» Available data:
►
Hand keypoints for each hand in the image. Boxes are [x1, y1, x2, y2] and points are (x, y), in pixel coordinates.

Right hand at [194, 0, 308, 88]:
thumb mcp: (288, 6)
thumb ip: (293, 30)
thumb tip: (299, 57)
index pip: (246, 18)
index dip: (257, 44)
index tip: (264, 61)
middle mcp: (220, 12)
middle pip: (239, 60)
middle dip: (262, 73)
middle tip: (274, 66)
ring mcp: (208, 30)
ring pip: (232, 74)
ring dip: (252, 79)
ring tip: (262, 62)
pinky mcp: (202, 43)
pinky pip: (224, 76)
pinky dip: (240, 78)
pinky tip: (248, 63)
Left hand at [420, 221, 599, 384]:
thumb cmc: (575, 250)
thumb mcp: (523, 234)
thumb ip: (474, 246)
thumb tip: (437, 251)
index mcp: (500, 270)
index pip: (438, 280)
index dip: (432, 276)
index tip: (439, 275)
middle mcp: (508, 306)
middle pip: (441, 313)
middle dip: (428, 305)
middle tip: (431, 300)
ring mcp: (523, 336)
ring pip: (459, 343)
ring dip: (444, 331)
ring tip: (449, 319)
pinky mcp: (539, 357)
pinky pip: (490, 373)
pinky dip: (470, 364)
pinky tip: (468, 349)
◄
» What the task requires:
Nothing should be returned except the lines from the one containing "middle pip: (239, 60)" through the last line of the data, each restated word for word.

» Expected answer:
middle pip: (239, 60)
middle dip: (262, 73)
middle tip: (274, 66)
ring mcp: (208, 30)
ring pip: (232, 74)
ring dip: (252, 79)
ring tip: (262, 62)
pinky mcp: (202, 43)
pinky pip: (224, 76)
pinky dip: (240, 78)
pinky tip: (248, 63)
Left hand at [420, 221, 599, 384]:
thumb cmc: (575, 250)
thumb mcp: (523, 234)
thumb ip: (474, 246)
thumb tip: (437, 251)
index mcp: (500, 270)
index pip: (438, 280)
index dip: (432, 276)
index tip: (439, 275)
middle mcp: (508, 306)
middle pip: (441, 313)
middle dip: (428, 305)
middle tip: (431, 300)
ring mcp: (523, 336)
ring pip: (459, 343)
ring dip: (444, 331)
ring tip: (449, 319)
pinky mcp: (539, 357)
pinky pip: (490, 373)
pinky dip: (470, 364)
pinky tip: (468, 349)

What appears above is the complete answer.